In the following example, the Generalized S3 Source connector reads all data listed under a specific S3 bucket and then loads them into a Kafka topic. You may use any file naming convention writing when data to the S3 bucket.

  1. Upload the following data under a folder name quickstart within the targeted S3 bucket. In this example JSON format is used, which supports the following: line-delimited JSON, concatenated JSON, and a JSON array of records.

    {"f1": "value1"}
    {"f1": "value2"}
    {"f1": "value3"}
    {"f1": "value4"}
    {"f1": "value5"}
    {"f1": "value6"}
    {"f1": "value7"}
    {"f1": "value8"}
    {"f1": "value9"}
    
  2. Install the connector through the Confluent Hub Client by running the following command from your Confluent Platform installation directory:

    confluent-hub install confluentinc/kafka-connect-s3-source:latest
    

    Tip

    By default, the plugin is installed into share/confluent-hub-components and the directory is added to the plugin path. If this is the first connector you have installed, you may need to restart the connect server for the plugin path change to take effect.

  3. Create a quickstart-s3source-generalized.properties file with the following contents:

    name=quick-start-s3-source
    connector.class=io.confluent.connect.s3.source.S3SourceConnector
    tasks.max=1
    value.converter=org.apache.kafka.connect.json.JsonConverter
    mode=GENERIC
    topics.dir=quickstart
    format.class=io.confluent.connect.s3.format.json.JsonFormat
    topic.regex.list=quick-start-topic:.*
    s3.bucket.name=healthcorporation
    value.converter.schemas.enable=false
    
  4. Load the Generalized S3 Source connector.

    Tip

    The syntax for the Confluent CLI development commands changed in 5.3.0. These commands have been moved to confluent local. For example, the syntax for confluent start is now confluent local services start. For more information, see confluent local.

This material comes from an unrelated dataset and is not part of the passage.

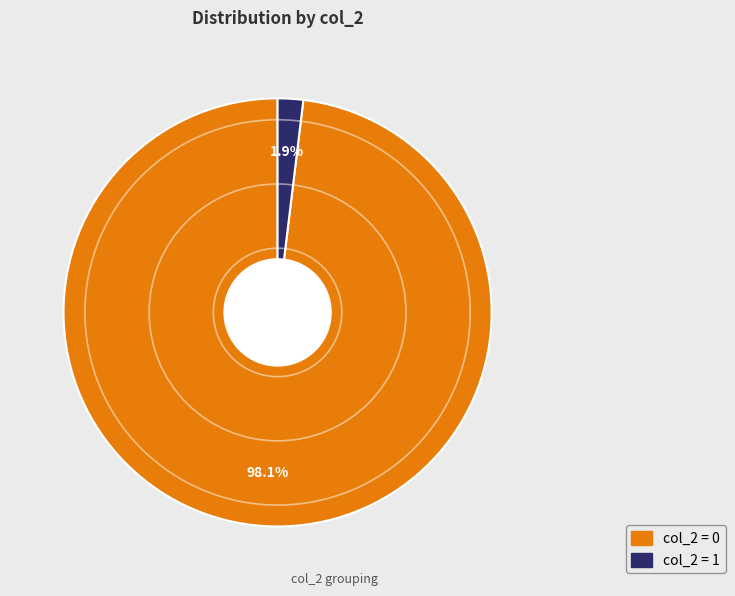

Is there a majority slice in this chart?

Yes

    confluent local services connect connector load quick-start-s3-source --config quickstart-s3source-generalized.properties
    
  5. Confirm the connector is in a RUNNING state:

    confluent local services connect connector status quick-start-s3-source
    
  6. Confirm that the messages are being sent to Kafka.

    kafka-console-consumer \
        --bootstrap-server localhost:9092 \
        --topic quick-start-topic \
        --from-beginning
    
  7. The response should be 9 records as shown in the following example:

    {"f1": "value1"}
    {"f1": "value2"}
    {"f1": "value3"}
    {"f1": "value4"}
    {"f1": "value5"}
    {"f1": "value6"}
    {"f1": "value7"}
    {"f1": "value8"}
    {"f1": "value9"}
    

Troubleshooting Connector and Task Failures

Stack Trace

You can use the Connect Kafka Connect REST Interface to check the status of the connectors and tasks. If a task or connector has failed, the trace field will include a reason and a stack trace.

Stack Trace message: No new files ready after scan task…

If this message is displayed, complete the following steps:

  1. Review your topics.dir configuration property to ensure you have configured the right folder under the S3 bucket. If you do not set this parameter, the connector expects the data to be under the default folder which is topics.
  2. Review the topic.regex configuration property to ensure your expression matches your data in the S3 bucket to the Kafka topic.